I’d add one thing to what @sterrenkijker said: don’t go install the full CUDA toolkit right away unless you actually need it for compiling custom ops or building from source. A lot of people make the setup worse by stacking system CUDA, conda CUDA, pip wheels, cuDNN zip files, and then wondering why nothing detects the GPU. Been there, very dumb experience.

What usually works better is:

  • install a proper NVIDIA driver
  • use a fresh venv or conda env
  • install the framework’s GPU build only
  • test with a tiny script
  • only then touch CUDA toolkit stuff

Also, training not being “faster” can be normal if:

  • your batch size is tiny
  • data loading is the bottleneck
  • model is too small
  • you’re accidentally running on CPU for preprocessing
  • laptop GPU is power-limited

Another thing people miss: if nvidia-smi works, that does not prove your Python env is sane. It only proves the driver layer is alive. The Python side can still be totally borked.

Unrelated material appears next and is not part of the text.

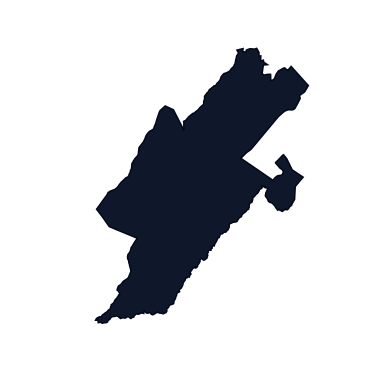 outline of Ol Kalou, Central, Kenya, rotated 45°
{"feature_id": "3690345B95130653030363", "entity_name": "Ol Kalou", "entity_type": "district", "adm_level": 2, "iso_a3": "KEN", "parent_name": "Kenya", "parent_adm1": "Central", "projection": "albers", "projection_center": [36.373, -0.309], "detail": "fine", "context": "isolated", "style": "filled", "palette": "ink", "viewbox_px": 384, "rotation_deg": 45, "n_neighbors": 0, "source": "geoboundaries", "source_scale": "gbopen_adm2", "svg_char_len": 6072}
<svg xmlns="http://www.w3.org/2000/svg" viewBox="0 0 384 384"><g transform="rotate(45 192 192)"><path d="M214.5,350.9L215.5,349.9L215.8,348.9L216.6,349.4L217.2,350.0L218.2,350.7L218.9,349.5L219.8,348.5L221.3,348.4L222.2,346.8L222.9,346.1L223.9,344.7L224.2,343.6L223.5,342.4L223.6,341.3L224.0,340.4L223.8,339.5L223.5,338.5L223.7,336.8L226.5,332.9L227.4,332.3L229.7,332.2L230.9,332.0L231.8,330.2L232.7,329.3L233.6,328.7L234.2,328.0L234.3,326.8L234.8,325.4L236.1,325.0L237.3,324.9L238.3,324.6L238.3,323.3L238.7,322.4L239.3,321.7L238.8,320.8L238.6,320.0L238.8,318.9L238.7,318.1L239.3,317.3L240.9,315.9L241.1,314.6L241.8,313.5L242.6,312.5L243.8,312.0L242.4,310.3L243.2,309.7L245.0,309.9L245.9,309.5L246.6,308.8L246.7,307.7L247.8,307.2L249.1,307.2L250.1,307.1L250.9,306.7L251.5,305.8L251.8,304.0L252.1,303.1L252.3,301.3L253.3,301.3L254.0,300.8L255.0,300.4L255.9,299.4L257.0,299.0L257.8,298.5L258.1,297.7L258.3,296.8L258.9,295.7L258.4,293.9L257.5,293.2L256.7,292.4L257.0,291.2L256.9,290.0L256.5,289.2L256.3,288.4L256.4,287.2L257.8,284.7L257.8,283.7L256.4,281.9L255.9,280.2L255.7,279.0L254.9,278.1L254.1,275.8L253.3,274.9L252.9,273.6L253.5,272.4L253.7,271.2L252.8,270.8L252.3,270.1L252.0,269.3L252.4,268.3L252.3,267.3L251.6,265.0L251.0,263.8L249.8,262.2L249.6,259.6L248.9,258.3L248.6,256.9L249.3,255.9L249.3,254.7L250.3,254.0L249.2,252.4L249.5,251.3L249.1,250.6L247.2,250.0L247.2,247.9L246.5,245.4L247.2,244.1L247.1,242.9L248.4,243.1L248.7,241.8L248.5,240.6L247.7,239.8L247.6,238.3L247.1,236.1L246.5,235.1L245.7,234.6L245.7,233.8L245.2,232.6L246.0,232.1L247.1,232.2L248.3,232.1L249.0,231.0L249.3,228.1L248.5,226.9L248.1,225.8L246.3,224.6L246.2,223.2L245.3,222.3L245.2,221.2L246.6,219.8L245.7,218.8L246.0,217.5L245.0,216.5L244.8,215.2L245.9,214.4L245.4,213.6L244.5,211.6L244.5,210.6L242.9,206.0L243.4,204.8L242.7,203.6L241.8,201.6L243.1,200.0L242.9,197.7L243.9,197.1L244.3,196.2L244.1,195.2L244.2,193.3L243.2,190.6L241.7,189.1L241.1,188.0L242.2,185.3L242.5,184.3L244.1,182.3L244.7,181.0L244.3,179.9L244.1,178.7L243.8,177.6L243.8,176.5L244.0,175.5L244.4,174.5L243.4,172.6L243.4,171.6L243.9,168.0L243.9,166.9L243.5,165.7L244.0,164.8L244.1,163.8L243.3,163.3L243.3,162.4L242.6,161.9L242.0,161.1L241.3,160.3L241.1,159.2L240.8,158.2L241.7,157.3L240.5,154.7L239.0,153.0L239.2,152.0L239.3,151.0L239.0,149.2L239.0,148.4L239.3,146.7L238.7,144.0L238.1,142.6L238.2,141.4L238.8,140.2L237.0,138.7L237.5,138.0L238.4,138.4L238.8,137.3L239.5,136.6L240.0,137.4L241.0,137.1L241.9,136.0L243.0,135.7L243.0,136.5L243.7,137.0L244.1,138.7L244.7,139.6L244.8,140.5L245.4,141.1L245.9,142.1L246.9,143.0L248.0,143.2L249.0,143.3L250.3,143.6L252.4,144.5L253.5,144.5L254.3,144.3L255.9,143.4L256.8,143.2L260.9,143.3L261.9,143.8L265.5,144.3L266.1,142.2L267.3,142.8L268.2,142.0L269.0,142.2L269.7,141.7L269.7,140.2L270.3,138.9L270.0,138.1L270.8,137.7L271.8,137.5L272.1,136.4L271.8,134.2L271.4,133.1L271.8,131.8L271.8,130.7L271.1,129.8L270.8,128.3L269.8,124.7L261.1,115.1L260.1,102.9L247.2,105.5L235.5,101.5L230.4,100.9L230.1,101.8L230.3,109.1L230.2,111.5L230.5,112.4L237.4,112.9L239.8,112.4L240.6,112.5L241.8,112.9L242.8,113.8L243.1,114.9L243.6,115.6L243.4,116.8L241.2,119.7L240.7,121.4L240.6,124.4L240.9,125.5L240.9,126.5L202.7,133.6L202.7,125.7L203.5,121.0L203.5,119.0L200.0,80.3L199.8,77.3L199.9,75.2L200.2,70.3L200.7,68.3L201.6,66.4L202.3,65.4L204.9,63.0L205.4,61.9L205.7,60.8L205.6,59.8L203.7,53.4L202.4,49.5L201.6,48.8L200.8,48.5L200.1,47.7L199.9,46.8L200.7,43.0L200.8,41.8L200.7,40.8L199.0,34.4L197.0,34.4L173.3,33.1L173.6,37.0L173.4,38.2L172.0,38.6L170.8,38.6L169.7,38.7L168.7,40.8L168.5,42.1L167.5,45.4L168.2,49.1L169.8,52.8L170.1,53.8L170.1,55.1L169.6,56.5L168.8,57.4L164.4,53.2L163.3,54.2L161.9,55.8L160.5,58.1L159.8,58.6L158.8,58.5L157.8,58.6L152.7,51.8L155.3,48.6L152.3,49.2L151.5,49.7L149.2,48.3L148.7,49.3L148.6,50.3L147.7,50.6L144.4,47.1L143.3,48.6L140.8,46.0L137.2,44.9L136.1,44.7L135.3,46.5L134.7,47.1L132.1,49.3L131.5,50.0L130.1,53.1L131.1,55.2L128.5,56.8L126.7,54.5L123.4,59.9L124.3,60.2L125.4,60.3L126.3,61.0L127.0,61.8L127.2,63.7L127.6,64.7L128.8,66.3L129.2,67.3L129.7,68.0L130.2,68.5L130.6,69.3L131.2,70.0L131.7,70.8L131.8,71.8L132.7,73.5L132.6,76.7L132.8,78.1L133.1,79.4L132.9,80.7L132.6,81.8L131.5,84.6L130.9,85.5L130.8,87.0L131.1,89.4L131.4,90.5L132.3,92.1L132.6,93.1L133.0,95.4L132.8,96.8L132.9,97.7L133.0,98.5L133.5,99.7L133.2,100.6L132.5,101.3L132.5,102.9L132.3,104.2L132.3,105.3L131.9,107.3L132.2,108.3L132.7,109.2L132.5,110.5L133.1,115.2L133.7,116.1L134.9,116.9L136.2,119.7L137.3,120.7L138.1,121.8L138.2,122.7L138.0,123.9L138.0,125.1L137.9,126.0L137.9,127.0L138.2,129.7L137.7,133.9L137.7,135.0L137.0,135.8L136.4,141.9L136.8,142.8L136.7,144.1L136.9,145.9L136.1,148.1L137.2,148.7L139.1,150.7L139.7,151.3L140.8,151.9L141.8,152.8L142.2,153.9L120.7,147.0L112.2,150.1L111.9,157.2L112.6,159.0L115.7,165.3L118.0,169.5L118.9,171.9L120.2,174.6L120.1,175.7L119.3,178.3L119.0,180.2L119.2,181.5L119.4,183.4L119.6,184.3L120.3,186.1L120.9,187.2L122.1,190.4L123.0,197.2L123.2,198.2L125.1,200.6L126.9,202.8L127.6,204.0L127.9,205.3L128.0,208.5L128.7,211.7L129.1,213.1L129.6,214.6L130.5,215.7L132.3,217.8L132.9,218.7L133.2,220.1L133.7,221.0L134.5,221.8L134.7,223.2L135.7,225.1L135.9,226.2L135.9,227.0L135.2,228.7L135.1,234.0L135.0,235.2L135.2,236.3L135.3,237.9L135.8,240.1L135.9,242.8L135.6,244.7L133.5,249.5L133.1,251.7L133.3,252.7L133.8,253.5L136.7,271.7L138.6,271.9L146.1,272.9L157.5,274.9L158.5,274.8L186.0,263.4L186.7,267.3L187.4,270.1L188.0,272.4L188.3,274.4L189.9,276.9L190.6,278.8L190.7,280.2L191.1,281.9L192.4,283.6L193.7,284.7L195.6,285.3L197.4,286.7L198.7,287.3L199.6,288.0L202.6,289.7L204.9,291.2L207.4,297.2L207.6,298.7L206.7,303.1L206.6,304.1L207.0,307.0L207.0,308.4L206.5,310.2L206.9,311.7L208.3,314.3L209.5,314.1L212.7,314.9L213.5,315.9L212.9,316.8L213.5,317.8L213.6,319.3L214.0,320.8L213.8,322.2L214.3,323.9L214.8,324.9L215.0,326.1L214.6,328.9L215.4,329.5L215.5,330.3L216.7,332.5L216.7,333.5L216.4,334.5L216.4,335.4L216.6,337.1L216.2,338.2L215.9,341.1L215.6,342.5L216.1,344.7L214.8,345.6L214.1,347.8L213.9,349.0L214.5,350.9Z" fill="#0f172a" stroke="#020617" stroke-width="1.5"/></g></svg>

If you want the fastest path, nuke the env and recreate it clean. Honestly often faster than debugging dependency soup for 4 hours. If you post exact error logs, ppl can probably spot the problem prety quick.

One thing I’d push a bit differently from @sterrenkijker: on Linux, if you installed drivers from the NVIDIA .run file, I’d seriously consider removing that and using your distro’s packaged driver instead. The .run installer is a classic source of weird breakage after kernel updates.

My usual sanity chain is:

  1. lspci | grep -i nvidia
  2. nvidia-smi
  3. python -c 'import torch; print(torch.cuda.is_available())'
  4. python -c 'import torch; print(torch.cuda.get_device_name(0))'

If step 2 fails, it’s system level.
If step 2 works and step 3 fails, it’s environment/framework mismatch.
If step 3 works but training is still slow, it’s probably workload related, not setup.

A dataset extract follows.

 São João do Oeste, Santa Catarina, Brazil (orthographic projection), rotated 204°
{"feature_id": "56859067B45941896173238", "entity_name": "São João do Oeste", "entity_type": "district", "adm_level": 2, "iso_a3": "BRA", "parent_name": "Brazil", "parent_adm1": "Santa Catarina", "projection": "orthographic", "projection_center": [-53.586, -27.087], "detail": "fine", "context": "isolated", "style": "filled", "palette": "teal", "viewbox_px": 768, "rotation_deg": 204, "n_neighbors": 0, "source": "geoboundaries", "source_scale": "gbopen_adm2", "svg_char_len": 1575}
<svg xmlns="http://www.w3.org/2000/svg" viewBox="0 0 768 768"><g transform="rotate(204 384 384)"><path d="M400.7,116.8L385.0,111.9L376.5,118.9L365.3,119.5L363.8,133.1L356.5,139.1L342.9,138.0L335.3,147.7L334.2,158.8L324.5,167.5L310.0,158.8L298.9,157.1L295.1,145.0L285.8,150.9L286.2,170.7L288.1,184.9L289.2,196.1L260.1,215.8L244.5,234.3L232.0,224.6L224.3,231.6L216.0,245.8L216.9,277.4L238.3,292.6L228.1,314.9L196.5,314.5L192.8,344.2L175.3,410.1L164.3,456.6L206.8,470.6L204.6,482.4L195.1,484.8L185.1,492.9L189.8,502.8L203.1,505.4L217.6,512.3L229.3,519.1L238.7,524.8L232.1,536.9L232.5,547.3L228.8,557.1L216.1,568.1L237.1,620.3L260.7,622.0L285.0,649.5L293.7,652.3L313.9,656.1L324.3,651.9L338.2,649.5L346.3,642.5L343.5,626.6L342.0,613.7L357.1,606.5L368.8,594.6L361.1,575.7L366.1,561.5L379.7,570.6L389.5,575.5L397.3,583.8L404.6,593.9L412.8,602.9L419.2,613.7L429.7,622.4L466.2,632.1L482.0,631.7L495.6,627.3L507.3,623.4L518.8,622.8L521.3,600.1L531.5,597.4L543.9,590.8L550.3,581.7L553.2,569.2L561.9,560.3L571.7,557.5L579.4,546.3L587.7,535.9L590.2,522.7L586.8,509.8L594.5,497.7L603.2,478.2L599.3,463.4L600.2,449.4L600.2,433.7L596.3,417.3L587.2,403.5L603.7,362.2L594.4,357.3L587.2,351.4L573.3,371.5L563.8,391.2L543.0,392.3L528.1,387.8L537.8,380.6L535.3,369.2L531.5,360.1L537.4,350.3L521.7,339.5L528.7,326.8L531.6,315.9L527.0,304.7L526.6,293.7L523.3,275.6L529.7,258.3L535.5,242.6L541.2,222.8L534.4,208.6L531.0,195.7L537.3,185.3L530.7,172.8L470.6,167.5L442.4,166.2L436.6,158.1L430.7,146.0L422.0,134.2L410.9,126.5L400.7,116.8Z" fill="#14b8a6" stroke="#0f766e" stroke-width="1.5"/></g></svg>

Also check this because people overlook it:

  • Secure Boot can block kernel modules
  • WSL needs its own supported path, not random Linux instructions
  • Docker needs NVIDIA Container Toolkit or the container will see no GPU
  • mixed package managers cause pain, especially apt + conda + pip all fighting

Pros for a clean setup: reproducible, easier upgrades, fewer mystery crashes.
Cons: reinstalling envs is annoying, pinned versions can feel restrictive, old GPUs have limited support.

For AI training specifically, monitor actual utilization, not vibes. nvidia-smi -l 1 will show if the GPU is busy or just allocated. High VRAM use does not automatically mean high compute use.